Jobs
1 > In the passage on bonding capacity in construction, what does a surety read bonding capacity off of?
2 > List every topic that the bonding capacity passage names in its sentence beginning "We'll cover".

Text passage
--------------------
You know roughly what your bonding capacity is, because your bonding agent told you at your last renewal. What you usually can't see is what it is today — after this month's change orders, the job that's fading, and the two projects you just billed. Your bonding capacity in construction isn't a fixed credit line. It's a number your surety reads off your work-in-progress schedule, and it moves every month whether you're watching it or not.
Here's the gap nobody on the bonding-capacity SERP closes: every guide explains what bonding capacity is and that a clean WIP helps. None tells a Controller how to actually track the number month to month from live project financials, or what moves it up. This post does both. We'll cover how bonding capacity is calculated, how it's read straight off your WIP schedule, what erodes it, and a repeatable monthly workflow to grow it. WIP Ready reads your bonding capacity off live Procore financials, and we'll show that view at the end.
What is bonding capacity in construction?
--------------------
Provided material
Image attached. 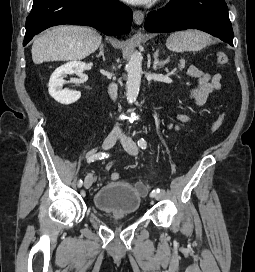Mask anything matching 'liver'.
<instances>
[{
  "instance_id": "6515ba94",
  "label": "liver",
  "mask_w": 255,
  "mask_h": 272,
  "mask_svg": "<svg viewBox=\"0 0 255 272\" xmlns=\"http://www.w3.org/2000/svg\"><path fill=\"white\" fill-rule=\"evenodd\" d=\"M101 41L100 34L92 28L57 26L34 40L32 59L35 64L81 60L95 52Z\"/></svg>"
}]
</instances>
--------------------
Solutions
1 > The contractor's work-in-progress (WIP) schedule.

2 >
- How bonding capacity is calculated
- How it's read straight off your WIP schedule
- What erodes it
- A repeatable monthly workflow to grow it